Think about the four possible answers you can get: Y/N, YY, NY, or YY. Each of these leads to a conclusion about where the prize might be. There are therefore at most four possible conclusions, but 5 spaces for the prize. Hence, you cannot find the prize with two yes/no questions.
(By the way, the two questions you ask needn't be predetermined for this reasoning to work; for instance, the second question could be predicated on the answer to the first...)
Added after comments: Here's a complete solution to the problem when "maybe" or "I don't know" is also allowed as an answer. The main idea is stolen directly from one of hte links Ross pointed out. Anyhow, it, together with the comments above, shows that
- if only "yes/no" questions are allowed, you cannot solve the 5 cups problem
- if "yes/no/maybe" questions are allowed, you can solve it.

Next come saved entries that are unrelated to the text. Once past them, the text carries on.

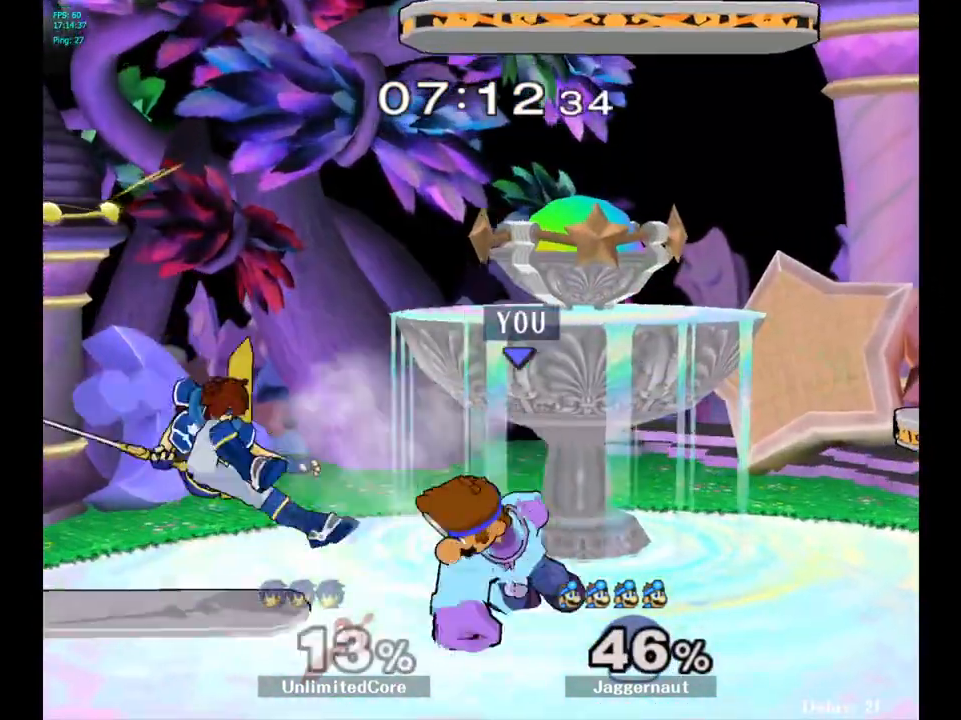
{"buttons": ["A"], "left_stick": "left", "right_stick": "center", "events": [[17, "left_stick", "left"], [133, "R1", "up"], [433, "A", "down"]]}
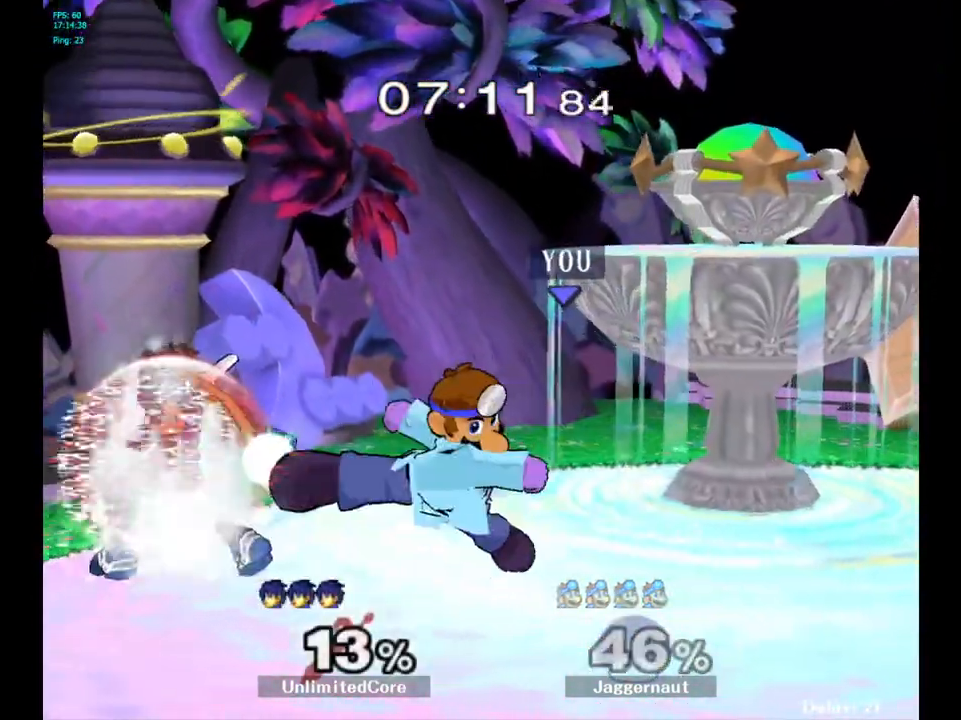
{"buttons": [], "left_stick": "center", "right_stick": "center", "events": [[67, "A", "up"], [267, "left_stick", "up-left"], [367, "left_stick", "center"]]}
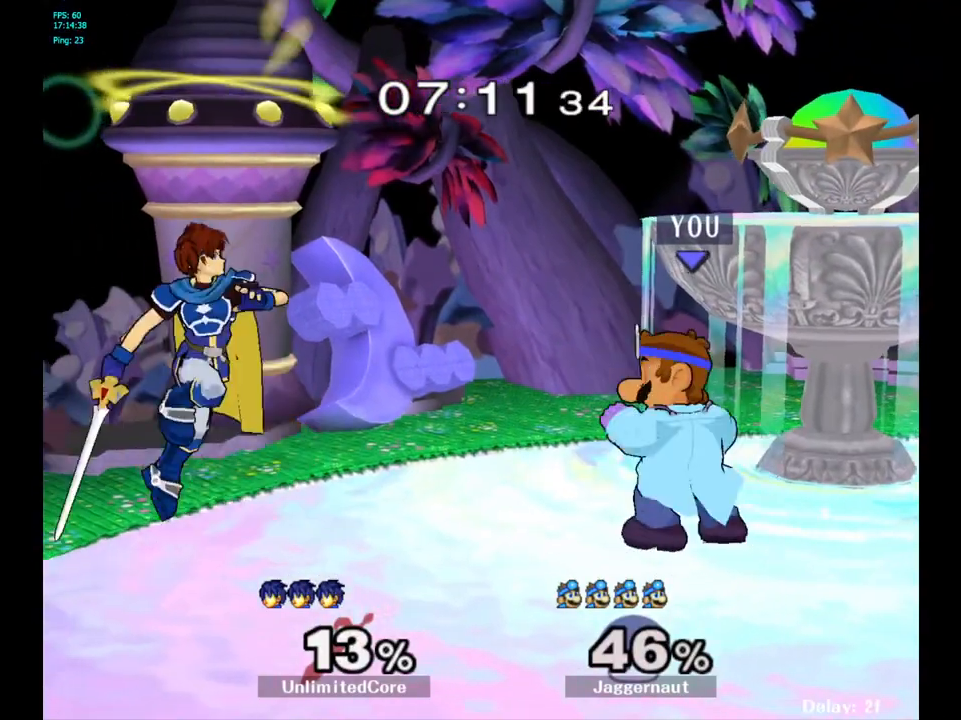
{"buttons": ["Y", "R1"], "left_stick": "down-left", "right_stick": "center", "events": [[33, "Y", "down"], [50, "left_stick", "down-right"], [100, "R1", "down"], [250, "Y", "up"], [267, "left_stick", "center"], [283, "R1", "up"], [367, "left_stick", "down-left"], [383, "Y", "down"], [450, "R1", "down"]]}
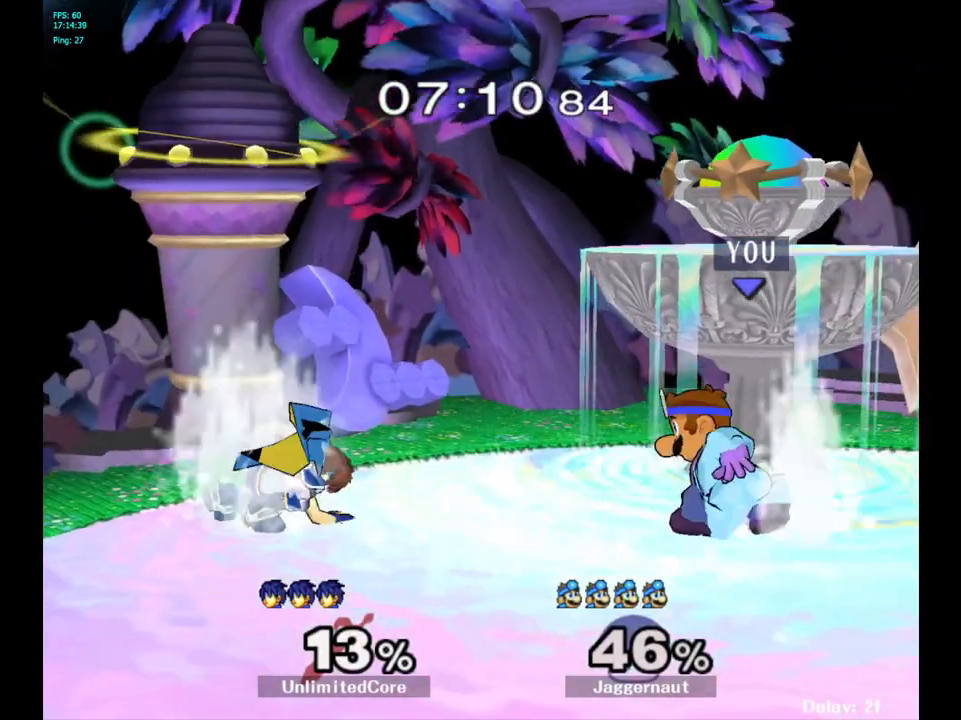
{"buttons": [], "left_stick": "center", "right_stick": "center", "events": [[67, "Y", "up"], [83, "R1", "up"], [133, "left_stick", "left"], [217, "A", "down"], [350, "A", "up"], [500, "left_stick", "center"]]}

Question 1: "Label the cups 0, 1, 2, 3, 4. Let's say the ball is in cup $n$, where $n$ is one of these numbers. Imagine that you flip $n$ coins. Will there be a pair of coins that are both heads or both tails?"

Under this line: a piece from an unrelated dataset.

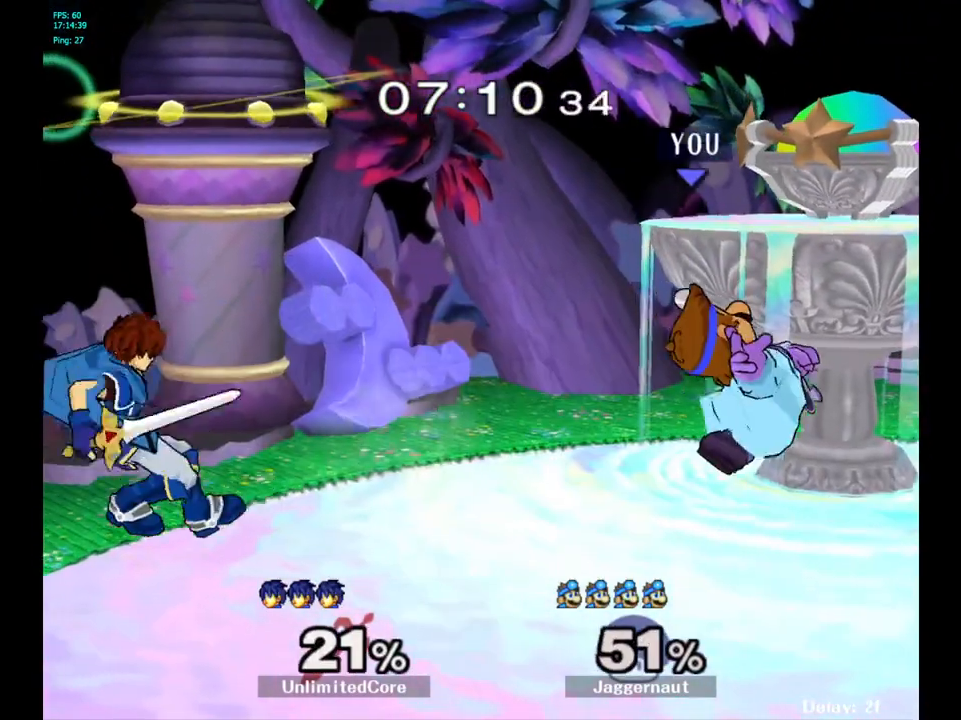
{"buttons": ["A"], "left_stick": "center", "right_stick": "center", "events": [[300, "left_stick", "left"], [333, "Y", "down"], [383, "Y", "up"], [400, "left_stick", "center"], [433, "A", "down"]]}
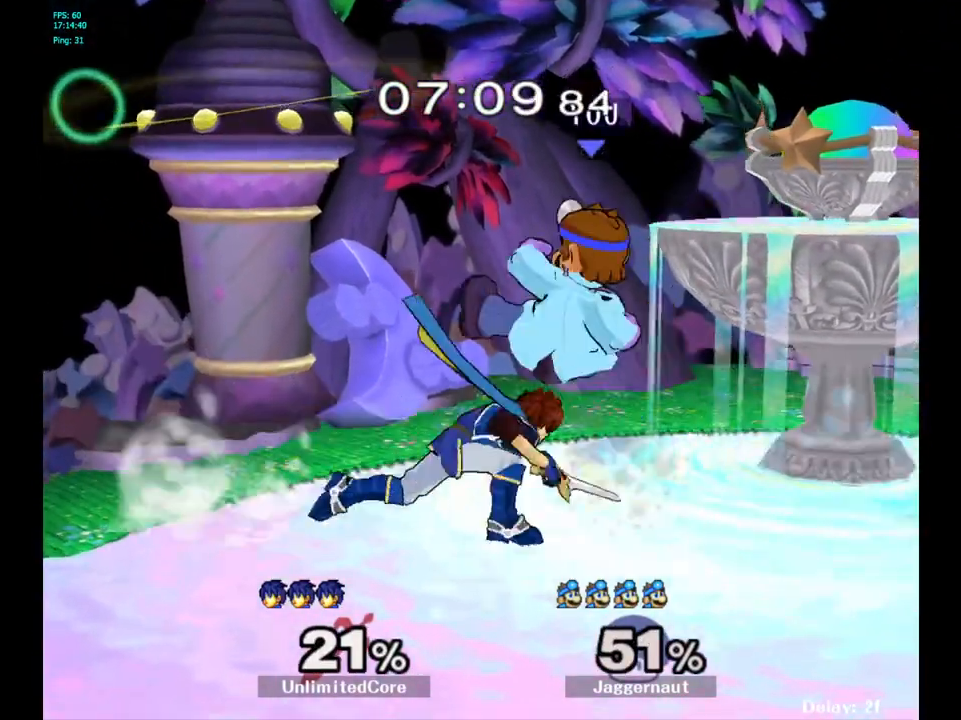
{"buttons": [], "left_stick": "center", "right_stick": "center", "events": [[17, "A", "up"], [233, "left_stick", "down"], [250, "R1", "down"], [417, "R1", "up"], [433, "left_stick", "center"]]}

If the answer is "yes", then the ball must be in cup 3 or 4; if the answer is "no", then the ball must be in cup 0 or 1; if it's "maybe", then the ball's in cup 2.
[quick explanation: if the answerer flips 0 or 1 coins, then there cannot be a pair, so if $n = 0, 1$, the answer is "no". If the answerer flips 3 or four coins, even if the first two are opposites (one head, one tail), the third one will have to match at least one of them, so there's certain to be a pair, and the answer is "yes". If the answerer flips 2 coins, there might be a pair (HH, TT) or there might not (HT, TH), so the answer is "maybe."]
If the answer to Q1 is "no", ask "is it in cup 0?" A "yes" means it's in cup 0; a "no" means it's in cup 1.
If the answer to Q1 is "maybe", you don't need to ask another question: it's in cup 2.
Finally, if the answer to Q1 is "yes", you know it's in cup 3 or 4. So say "Is it in cup 3?" If the answer's "yes", then it's in cup 3; if it's "no", then it's in cup 4.
(Simpler than my erroneous earlier answer, which was almost a correct way to handle a six-cup problem!)